This is a higher hydration pizza dough, similar to my Lazy Man Pizza Crust, but with a more open crumb and lighter texture. It’s more trouble to work with, though; the dough is very sticky and requires practice to stretch. This recipe is enough for two personal or one smallish pizza.

Ingredients

  • 10 grams low-fat buttermilk
  • 90 grams water
  • 1 teaspoon honey
  • pinch active dry yeast
  • 144 grams bread flour
  • 1 teaspoon salt
  • 1 teaspoon olive oil
  • Semolina flour, for dusting

Directions

  1. Place mixing bowl on scale and zero out. Add buttermilk, then add water to reach 100 grams. Add honey and yeast, and whisk until dissolved.
  2. Add roughly half of the flour onto the wet ingredients, then sprinkle salt over the top. Whisk salt into the flour, then whisk everything together until smooth.

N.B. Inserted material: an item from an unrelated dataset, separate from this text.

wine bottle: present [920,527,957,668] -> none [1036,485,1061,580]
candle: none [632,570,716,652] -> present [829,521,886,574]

  3. Add olive oil and whisk until incorporated.
  4. Add remaining flour and mix with stiff spatula until completely combined. Cover the bowl with plastic wrap and let rest at room temperature for 30 minutes.

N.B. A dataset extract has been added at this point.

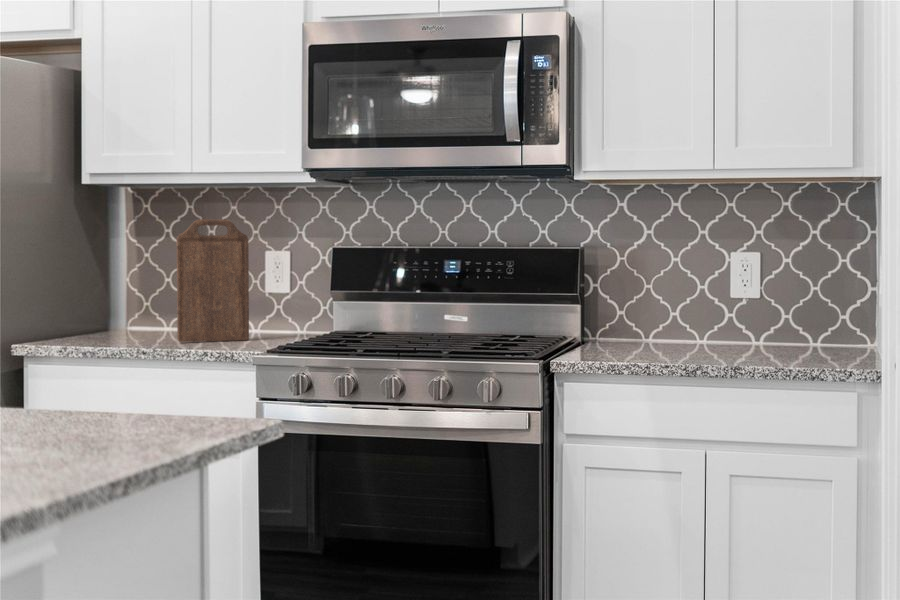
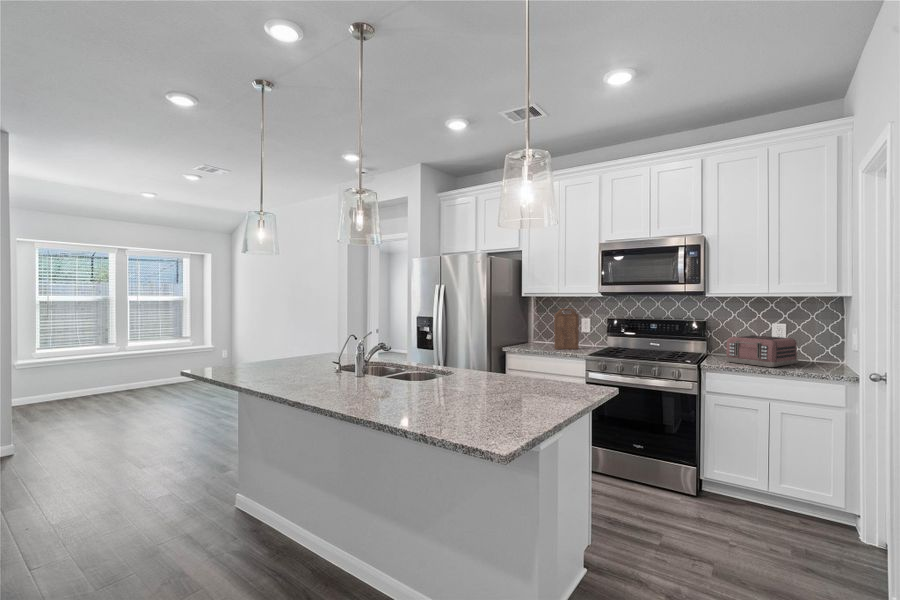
toaster: none [616,284,779,361] -> present [725,335,798,367]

  5. Give the dough another quick mix with the spatula. Transfer to a sealable container, cover, and let ferment at room temperature for 18–24 hours.
  6. 3 hours before baking, transfer dough to a floured surface and divide into 2 equal portions. Form each portion into a ball, and drop into a lightly oiled container. Cover and let rest again at room temperature.

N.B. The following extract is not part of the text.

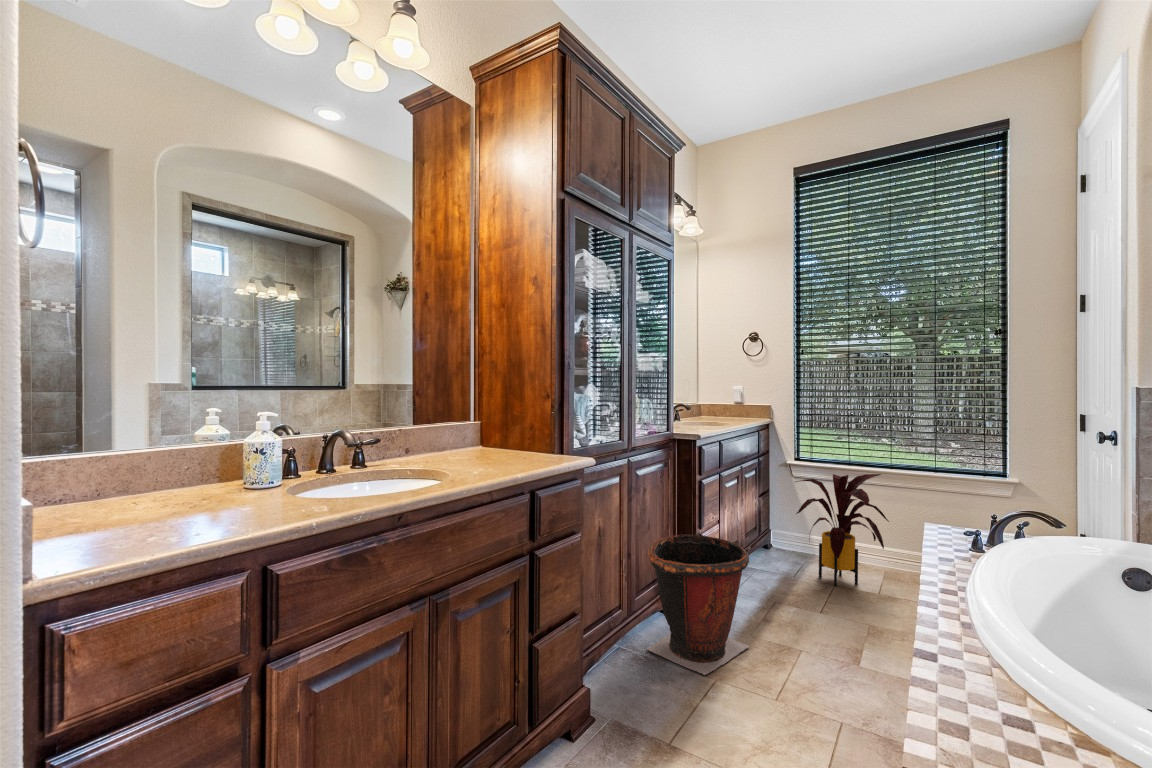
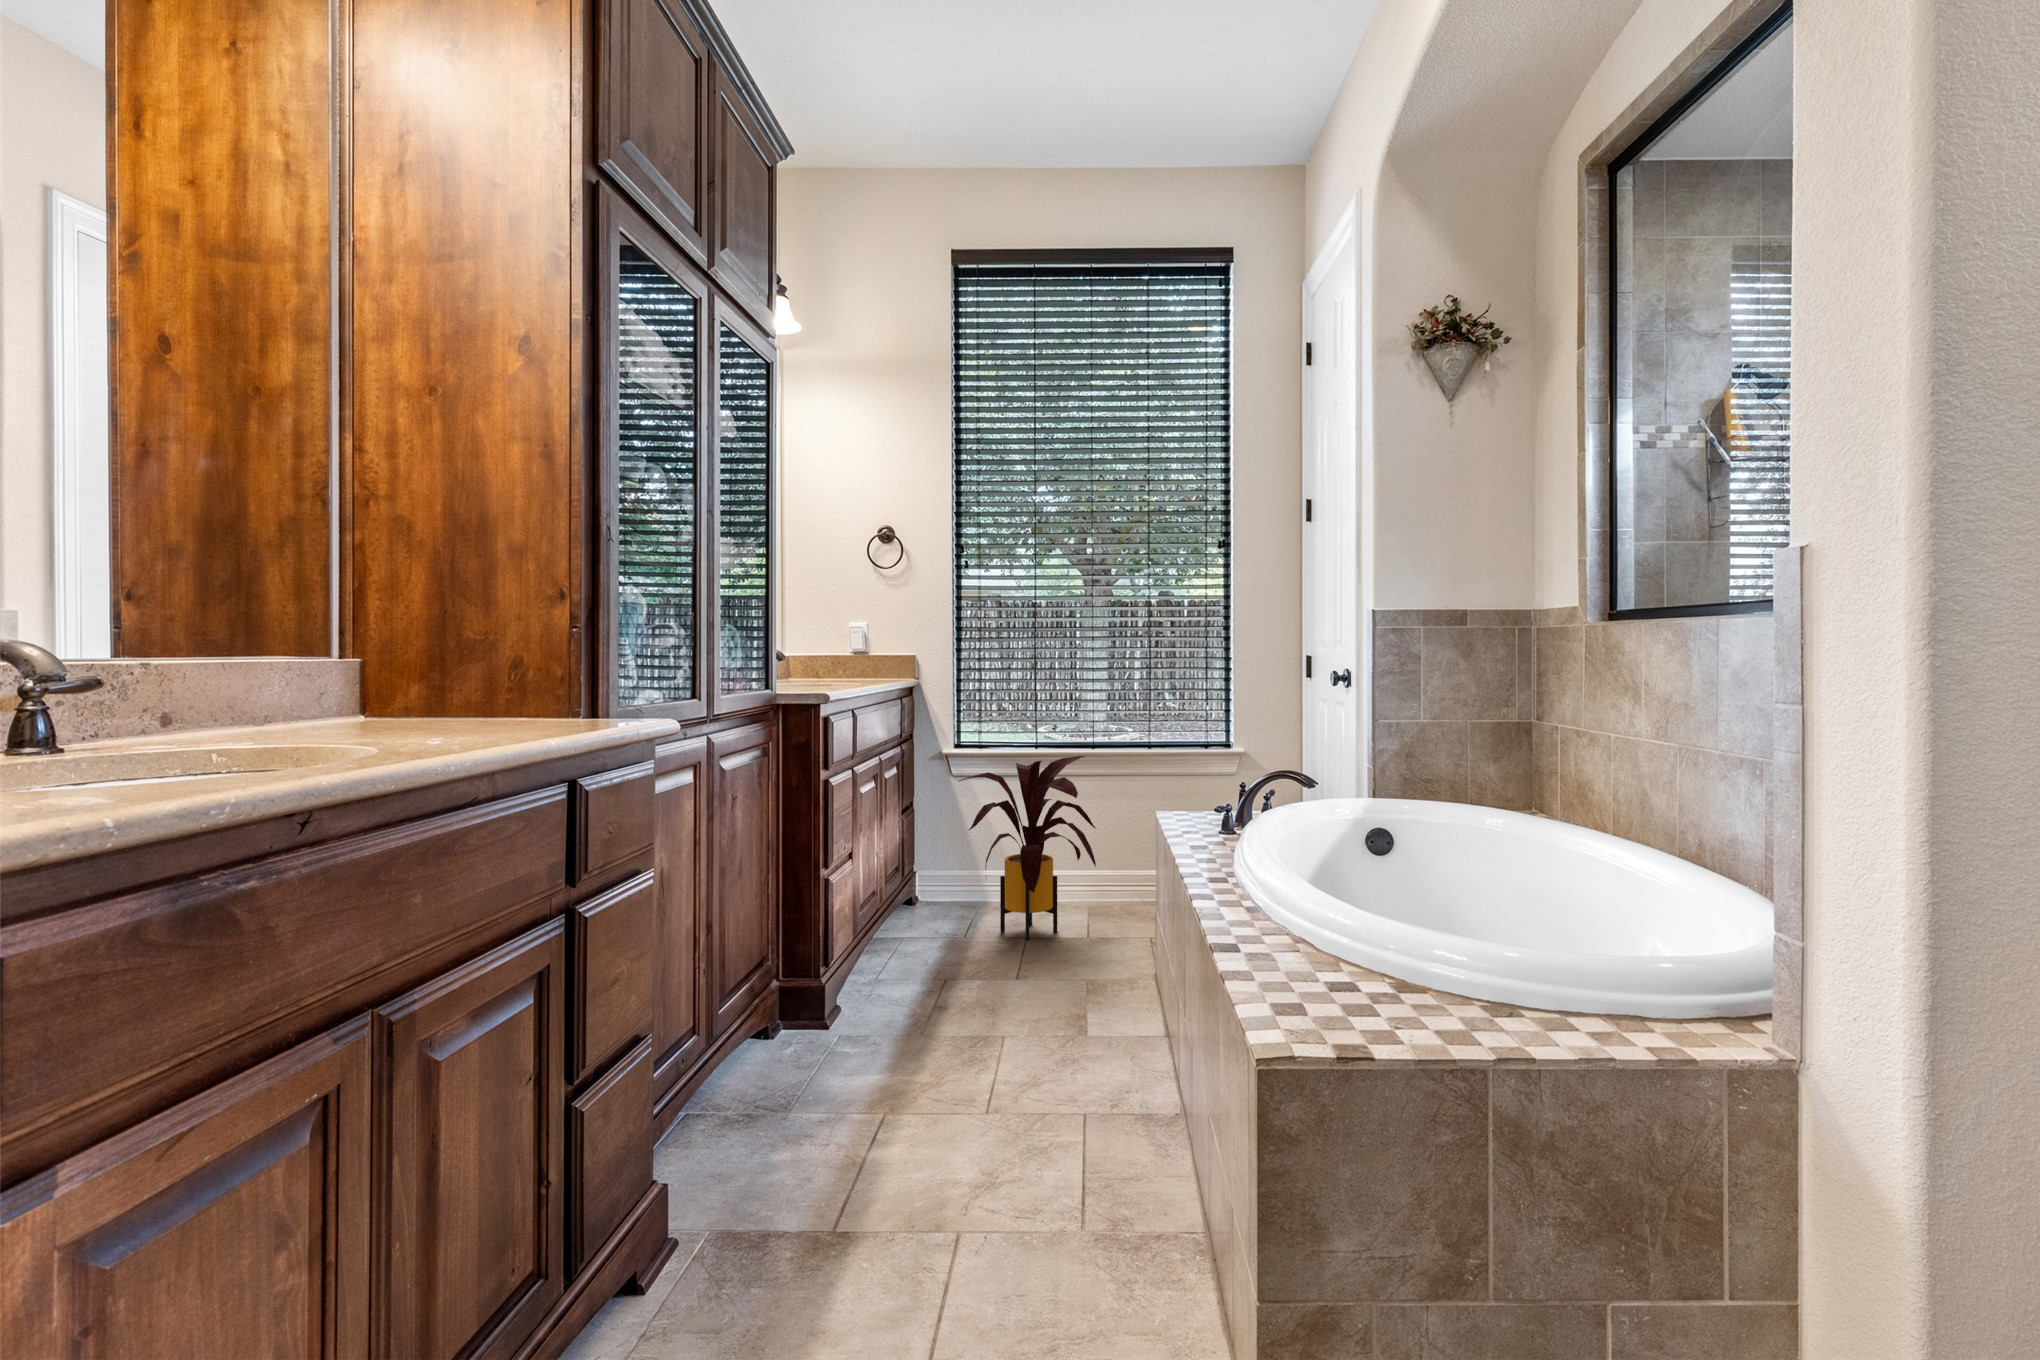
waste bin: present [647,534,751,675] -> none [746,862,931,1110]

  7. Preheat oven to maximum heat (e.g. 500 or 550 degrees). If using a pizza stone or steel, preheat it as well.
  8. Drop the proofed dough ball into a semolina flour bath and begin shaping it by hand; the dough will be very sticky. If the dough resists stretching, let it rest for a few minutes and try again.
  9. Place on pizza peel dusted with fine cornmeal. Quickly add sauce, cheese, and toppings as desired. Shake peel to make sure pizza isn’t sticking.
  10. Slide pizza onto preheated steel, stone, or pan. Bake until bottom is crisp and shows dark brown “leopard” spots. Remove to cooling rack until cool enough to cut.